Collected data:
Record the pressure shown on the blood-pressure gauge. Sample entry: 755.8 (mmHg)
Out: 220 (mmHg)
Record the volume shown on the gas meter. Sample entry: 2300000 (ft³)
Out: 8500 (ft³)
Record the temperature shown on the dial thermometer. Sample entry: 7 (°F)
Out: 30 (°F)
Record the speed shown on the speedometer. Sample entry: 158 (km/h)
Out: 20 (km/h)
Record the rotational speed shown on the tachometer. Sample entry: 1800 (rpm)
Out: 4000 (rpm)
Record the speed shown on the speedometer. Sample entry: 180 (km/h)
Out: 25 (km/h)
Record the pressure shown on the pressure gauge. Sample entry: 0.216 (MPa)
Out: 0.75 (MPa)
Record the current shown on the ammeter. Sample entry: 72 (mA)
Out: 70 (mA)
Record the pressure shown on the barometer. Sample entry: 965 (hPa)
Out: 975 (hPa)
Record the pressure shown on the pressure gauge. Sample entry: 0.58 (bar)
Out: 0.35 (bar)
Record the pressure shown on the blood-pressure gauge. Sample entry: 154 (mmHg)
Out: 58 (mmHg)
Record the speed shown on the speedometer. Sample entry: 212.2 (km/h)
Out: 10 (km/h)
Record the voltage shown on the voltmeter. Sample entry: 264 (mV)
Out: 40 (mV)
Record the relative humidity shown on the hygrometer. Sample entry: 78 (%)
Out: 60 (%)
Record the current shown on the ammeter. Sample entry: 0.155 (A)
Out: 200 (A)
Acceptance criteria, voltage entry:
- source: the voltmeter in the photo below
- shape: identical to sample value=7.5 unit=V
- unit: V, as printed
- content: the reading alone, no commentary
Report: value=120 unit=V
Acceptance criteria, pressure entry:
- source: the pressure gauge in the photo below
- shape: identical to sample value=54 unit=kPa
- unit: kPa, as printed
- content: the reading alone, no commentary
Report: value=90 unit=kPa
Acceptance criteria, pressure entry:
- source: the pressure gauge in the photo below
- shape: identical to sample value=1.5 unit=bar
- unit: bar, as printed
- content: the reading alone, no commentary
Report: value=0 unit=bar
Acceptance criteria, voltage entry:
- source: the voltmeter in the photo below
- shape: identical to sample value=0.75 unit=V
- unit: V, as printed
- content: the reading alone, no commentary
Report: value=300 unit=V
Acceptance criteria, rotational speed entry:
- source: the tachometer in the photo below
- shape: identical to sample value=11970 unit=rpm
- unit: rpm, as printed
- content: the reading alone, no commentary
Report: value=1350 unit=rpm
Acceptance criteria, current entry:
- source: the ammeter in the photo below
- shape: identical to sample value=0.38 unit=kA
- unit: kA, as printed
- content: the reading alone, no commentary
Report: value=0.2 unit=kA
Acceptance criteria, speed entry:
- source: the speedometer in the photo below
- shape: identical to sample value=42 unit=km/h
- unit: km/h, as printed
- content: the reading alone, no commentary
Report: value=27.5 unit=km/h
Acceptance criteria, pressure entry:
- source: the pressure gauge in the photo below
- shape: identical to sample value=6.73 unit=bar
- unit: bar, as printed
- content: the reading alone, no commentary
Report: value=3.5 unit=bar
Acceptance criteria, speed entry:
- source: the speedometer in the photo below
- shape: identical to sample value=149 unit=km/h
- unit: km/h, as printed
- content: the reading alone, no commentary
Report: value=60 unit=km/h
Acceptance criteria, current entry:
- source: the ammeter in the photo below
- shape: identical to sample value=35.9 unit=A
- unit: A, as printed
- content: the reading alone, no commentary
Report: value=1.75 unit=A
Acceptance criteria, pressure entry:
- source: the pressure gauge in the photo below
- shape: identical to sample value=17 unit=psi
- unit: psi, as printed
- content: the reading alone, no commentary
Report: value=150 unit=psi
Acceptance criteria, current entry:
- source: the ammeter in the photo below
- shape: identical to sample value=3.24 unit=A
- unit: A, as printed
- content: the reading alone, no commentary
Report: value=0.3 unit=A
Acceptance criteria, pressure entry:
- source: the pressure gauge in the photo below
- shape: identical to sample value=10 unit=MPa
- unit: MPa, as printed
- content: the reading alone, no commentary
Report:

▶ **What you should do**
Arrange these rows as a Markdown table with the columns Row and Line, numbering each row and leaving out blank lines.

▶ **Written response**
| Row | Line |
|---|---|
| 1 | Record the pressure shown on the blood-pressure gauge. Sample entry: 755.8 (mmHg) |
| 2 | Out: 220 (mmHg) |
| 3 | Record the volume shown on the gas meter. Sample entry: 2300000 (ft³) |
| 4 | Out: 8500 (ft³) |
| 5 | Record the temperature shown on the dial thermometer. Sample entry: 7 (°F) |
| 6 | Out: 30 (°F) |
| 7 | Record the speed shown on the speedometer. Sample entry: 158 (km/h) |
| 8 | Out: 20 (km/h) |
| 9 | Record the rotational speed shown on the tachometer. Sample entry: 1800 (rpm) |
| 10 | Out: 4000 (rpm) |
| 11 | Record the speed shown on the speedometer. Sample entry: 180 (km/h) |
| 12 | Out: 25 (km/h) |
| 13 | Record the pressure shown on the pressure gauge. Sample entry: 0.216 (MPa) |
| 14 | Out: 0.75 (MPa) |
| 15 | Record the current shown on the ammeter. Sample entry: 72 (mA) |
| 16 | Out: 70 (mA) |
| 17 | Record the pressure shown on the barometer. Sample entry: 965 (hPa) |
| 18 | Out: 975 (hPa) |
| 19 | Record the pressure shown on the pressure gauge. Sample entry: 0.58 (bar) |
| 20 | Out: 0.35 (bar) |
| 21 | Record the pressure shown on the blood-pressure gauge. Sample entry: 154 (mmHg) |
| 22 | Out: 58 (mmHg) |
| 23 | Record the speed shown on the speedometer. Sample entry: 212.2 (km/h) |
| 24 | Out: 10 (km/h) |
| 25 | Record the voltage shown on the voltmeter. Sample entry: 264 (mV) |
| 26 | Out: 40 (mV) |
| 27 | Record the relative humidity shown on the hygrometer. Sample entry: 78 (%) |
| 28 | Out: 60 (%) |
| 29 | Record the current shown on the ammeter. Sample entry: 0.155 (A) |
| 30 | Out: 200 (A) |
| 31 | Acceptance criteria, voltage entry: |
| 32 | - source: the voltmeter in the photo below |
| 33 | - shape: identical to sample value=7.5 unit=V |
| 34 | - unit: V, as printed |
| 35 | - content: the reading alone, no commentary |
| 36 | Report: value=120 unit=V |
| 37 | Acceptance criteria, pressure entry: |
| 38 | - source: the pressure gauge in the photo below |
| 39 | - shape: identical to sample value=54 unit=kPa |
| 40 | - unit: kPa, as printed |
| 41 | - content: the reading alone, no commentary |
| 42 | Report: value=90 unit=kPa |
| 43 | Acceptance criteria, pressure entry: |
| 44 | - source: the pressure gauge in the photo below |
| 45 | - shape: identical to sample value=1.5 unit=bar |
| 46 | - unit: bar, as printed |
| 47 | - content: the reading alone, no commentary |
| 48 | Report: value=0 unit=bar |
| 49 | Acceptance criteria, voltage entry: |
| 50 | - source: the voltmeter in the photo below |
| 51 | - shape: identical to sample value=0.75 unit=V |
| 52 | - unit: V, as printed |
| 53 | - content: the reading alone, no commentary |
| 54 | Report: value=300 unit=V |
| 55 | Acceptance criteria, rotational speed entry: |
| 56 | - source: the tachometer in the photo below |
| 57 | - shape: identical to sample value=11970 unit=rpm |
| 58 | - unit: rpm, as printed |
| 59 | - content: the reading alone, no commentary |
| 60 | Report: value=1350 unit=rpm |
| 61 | Acceptance criteria, current entry: |
| 62 | - source: the ammeter in the photo below |
| 63 | - shape: identical to sample value=0.38 unit=kA |
| 64 | - unit: kA, as printed |
| 65 | - content: the reading alone, no commentary |
| 66 | Report: value=0.2 unit=kA |
| 67 | Acceptance criteria, speed entry: |
| 68 | - source: the speedometer in the photo below |
| 69 | - shape: identical to sample value=42 unit=km/h |
| 70 | - unit: km/h, as printed |
| 71 | - content: the reading alone, no commentary |
| 72 | Report: value=27.5 unit=km/h |
| 73 | Acceptance criteria, pressure entry: |
| 74 | - source: the pressure gauge in the photo below |
| 75 | - shape: identical to sample value=6.73 unit=bar |
| 76 | - unit: bar, as printed |
| 77 | - content: the reading alone, no commentary |
| 78 | Report: value=3.5 unit=bar |
| 79 | Acceptance criteria, speed entry: |
| 80 | - source: the speedometer in the photo below |
| 81 | - shape: identical to sample value=149 unit=km/h |
| 82 | - unit: km/h, as printed |
| 83 | - content: the reading alone, no commentary |
| 84 | Report: value=60 unit=km/h |
| 85 | Acceptance criteria, current entry: |
| 86 | - source: the ammeter in the photo below |
| 87 | - shape: identical to sample value=35.9 unit=A |
| 88 | - unit: A, as printed |
| 89 | - content: the reading alone, no commentary |
| 90 | Report: value=1.75 unit=A |
| 91 | Acceptance criteria, pressure entry: |
| 92 | - source: the pressure gauge in the photo below |
| 93 | - shape: identical to sample value=17 unit=psi |
| 94 | - unit: psi, as printed |
| 95 | - content: the reading alone, no commentary |
| 96 | Report: value=150 unit=psi |
| 97 | Acceptance criteria, current entry: |
| 98 | - source: the ammeter in the photo below |
| 99 | - shape: identical to sample value=3.24 unit=A |
| 100 | - unit: A, as printed |
| 101 | - content: the reading alone, no commentary |
| 102 | Report: value=0.3 unit=A |
| 103 | Acceptance criteria, pressure entry: |
| 104 | - source: the pressure gauge in the photo below |
| 105 | - shape: identical to sample value=10 unit=MPa |
| 106 | - unit: MPa, as printed |
| 107 | - content: the reading alone, no commentary |
| 108 | Report: |